Strengths of this study include the large-sized and well-characterised nature of the cohort that is representative of the larger population. The TRPV1-rs8065080 allele frequencies in participants matched those found in global populations [13]. The mean BMI (28.5 kg/m2) placed the study population in the overweight category, and this was reflective of the national average for older adults [42]. The average sodium intake reported in this cohort was also similar to the broader Australian cohort [43]. Furthermore, multiple outcome variables were able to be assessed in a single cohort as a result of the study population being well-characterised.

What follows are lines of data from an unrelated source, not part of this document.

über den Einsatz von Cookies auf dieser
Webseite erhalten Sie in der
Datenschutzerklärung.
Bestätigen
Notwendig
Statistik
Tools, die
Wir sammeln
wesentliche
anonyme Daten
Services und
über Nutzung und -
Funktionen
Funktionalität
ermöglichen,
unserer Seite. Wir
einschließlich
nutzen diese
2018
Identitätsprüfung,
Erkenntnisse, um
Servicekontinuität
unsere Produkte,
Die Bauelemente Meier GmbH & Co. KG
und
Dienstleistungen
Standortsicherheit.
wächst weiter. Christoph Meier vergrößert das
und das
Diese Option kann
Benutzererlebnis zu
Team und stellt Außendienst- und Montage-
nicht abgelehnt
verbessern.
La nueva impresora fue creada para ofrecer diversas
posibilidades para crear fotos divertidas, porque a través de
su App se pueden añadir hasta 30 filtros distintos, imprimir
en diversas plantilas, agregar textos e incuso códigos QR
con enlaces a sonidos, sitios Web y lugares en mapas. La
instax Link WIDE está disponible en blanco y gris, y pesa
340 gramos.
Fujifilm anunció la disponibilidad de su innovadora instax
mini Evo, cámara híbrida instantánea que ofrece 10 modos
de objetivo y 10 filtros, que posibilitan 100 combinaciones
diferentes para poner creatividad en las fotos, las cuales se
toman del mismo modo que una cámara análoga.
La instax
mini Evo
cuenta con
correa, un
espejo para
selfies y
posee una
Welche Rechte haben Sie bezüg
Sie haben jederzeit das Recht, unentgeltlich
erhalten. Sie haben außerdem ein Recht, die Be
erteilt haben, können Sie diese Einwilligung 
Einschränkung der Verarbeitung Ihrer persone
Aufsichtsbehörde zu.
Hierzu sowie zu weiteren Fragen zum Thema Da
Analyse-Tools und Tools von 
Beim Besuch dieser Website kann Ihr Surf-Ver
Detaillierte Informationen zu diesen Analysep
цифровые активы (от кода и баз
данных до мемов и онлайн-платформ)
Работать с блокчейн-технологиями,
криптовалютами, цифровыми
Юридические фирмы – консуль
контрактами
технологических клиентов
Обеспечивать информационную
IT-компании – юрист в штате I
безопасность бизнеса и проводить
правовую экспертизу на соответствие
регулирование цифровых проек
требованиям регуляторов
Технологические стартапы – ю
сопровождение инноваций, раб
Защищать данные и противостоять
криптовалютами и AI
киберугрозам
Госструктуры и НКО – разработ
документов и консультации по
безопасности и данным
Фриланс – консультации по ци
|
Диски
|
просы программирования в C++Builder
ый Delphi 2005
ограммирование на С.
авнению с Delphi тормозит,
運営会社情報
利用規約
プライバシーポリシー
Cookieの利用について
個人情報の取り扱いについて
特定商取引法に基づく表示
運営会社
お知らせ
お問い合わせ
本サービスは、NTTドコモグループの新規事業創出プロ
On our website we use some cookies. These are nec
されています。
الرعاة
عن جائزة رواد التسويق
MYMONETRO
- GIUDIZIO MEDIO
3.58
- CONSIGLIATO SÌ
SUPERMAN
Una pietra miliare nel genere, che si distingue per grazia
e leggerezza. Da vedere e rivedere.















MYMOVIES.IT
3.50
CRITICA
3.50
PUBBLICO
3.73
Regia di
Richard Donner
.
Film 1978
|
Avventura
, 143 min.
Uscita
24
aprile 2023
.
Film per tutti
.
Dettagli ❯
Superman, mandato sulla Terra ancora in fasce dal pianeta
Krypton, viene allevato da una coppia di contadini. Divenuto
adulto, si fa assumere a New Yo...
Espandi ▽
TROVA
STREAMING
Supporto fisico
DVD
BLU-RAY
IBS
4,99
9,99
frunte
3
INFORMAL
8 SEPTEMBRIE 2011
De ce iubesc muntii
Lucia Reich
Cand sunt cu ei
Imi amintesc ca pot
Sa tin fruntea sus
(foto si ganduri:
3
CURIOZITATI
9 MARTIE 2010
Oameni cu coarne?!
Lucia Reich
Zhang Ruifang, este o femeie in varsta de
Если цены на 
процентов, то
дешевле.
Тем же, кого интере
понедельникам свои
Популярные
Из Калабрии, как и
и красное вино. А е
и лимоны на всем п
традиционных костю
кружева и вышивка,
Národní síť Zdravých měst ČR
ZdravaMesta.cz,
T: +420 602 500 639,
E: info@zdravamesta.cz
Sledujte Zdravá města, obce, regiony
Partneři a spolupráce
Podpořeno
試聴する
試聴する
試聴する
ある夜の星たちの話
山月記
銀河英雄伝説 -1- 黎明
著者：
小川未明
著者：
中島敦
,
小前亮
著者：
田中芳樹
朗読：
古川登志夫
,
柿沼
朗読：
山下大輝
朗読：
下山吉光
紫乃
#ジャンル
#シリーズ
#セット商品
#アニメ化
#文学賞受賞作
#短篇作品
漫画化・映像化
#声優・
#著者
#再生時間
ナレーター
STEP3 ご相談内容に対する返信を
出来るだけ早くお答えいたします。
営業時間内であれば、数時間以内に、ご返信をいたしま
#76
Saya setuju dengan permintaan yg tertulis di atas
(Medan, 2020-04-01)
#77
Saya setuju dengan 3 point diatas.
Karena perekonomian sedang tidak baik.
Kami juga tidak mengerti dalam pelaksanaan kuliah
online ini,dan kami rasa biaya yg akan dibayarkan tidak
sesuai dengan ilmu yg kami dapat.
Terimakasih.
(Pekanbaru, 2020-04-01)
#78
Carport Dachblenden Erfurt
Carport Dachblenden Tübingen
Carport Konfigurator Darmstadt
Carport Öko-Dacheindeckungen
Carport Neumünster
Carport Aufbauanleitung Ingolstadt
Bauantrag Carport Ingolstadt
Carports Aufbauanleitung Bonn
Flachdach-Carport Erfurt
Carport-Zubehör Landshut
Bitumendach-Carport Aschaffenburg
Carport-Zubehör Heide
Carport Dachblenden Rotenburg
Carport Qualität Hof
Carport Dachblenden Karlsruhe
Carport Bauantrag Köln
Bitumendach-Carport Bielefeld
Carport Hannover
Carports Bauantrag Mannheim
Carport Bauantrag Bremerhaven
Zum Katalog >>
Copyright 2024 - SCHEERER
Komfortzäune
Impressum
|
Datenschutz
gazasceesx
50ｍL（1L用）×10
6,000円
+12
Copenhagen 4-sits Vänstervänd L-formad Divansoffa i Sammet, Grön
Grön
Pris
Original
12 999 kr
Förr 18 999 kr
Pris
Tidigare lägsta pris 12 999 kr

Limitations also need to be considered in the interpretation of these data. As a secondary analysis of data from a cross-sectional study, time-sensitive outcomes such as the age-related decline in taste [44] cannot be accounted for. As the cohort was 65 years and older, the results are not necessarily generalizable to the wider adult or youth population. However, the elderly cohort is suitable for the research question, as genetic and dietary exposures, and their interactions, accumulate over a lifetime and the relationships may only become apparent in older age. Dietary data collected with FFQs may be subject to reporting bias, including inaccurate recall, an under-reporting of quantities of discretionary food and over-reporting of healthful foods. Added salt used as seasoning is also likely to be under-reported via FFQs. However, the use of multiple dietary indices rather than a focus on estimated nutrient intakes improves the integrity of the body of data presented here. Future studies using 24-h urinary sodium should be conducted to confirm this result, as this would more precisely demonstrate intake. While the relationship between the TRPV1-rs8065080 genotype and the outcome variables are well-investigated in the present study, and limited associations found, interactions with other TRPV1 SNPs or other ion channel taste receptor SNPs may exist. For this reason, polymorphic variant studies are needed in the future.

5. Conclusions

Additional studies are needed in more diverse age and cultural groups to determine if the lack of associations found between the TRPV1-rs8065080 genotype with sodium intake and markers of health is confined to the Caucasian elderly demographic. Furthermore, while this study was the first to characterise the relationship between TRPV1-rs8065080 genotype and markers of dietary intake, quality and health outcomes—data on perception, preference and sensitivity were not available, and further studies are needed to elucidate the differential impacts of oral versus extra-oral taste receptors. However, the extensive characterisation presented here will be important in the interpretation of the results of future studies assessing the relationship between the TRPV1-rs8065080 genotype, and dietary and health outcomes.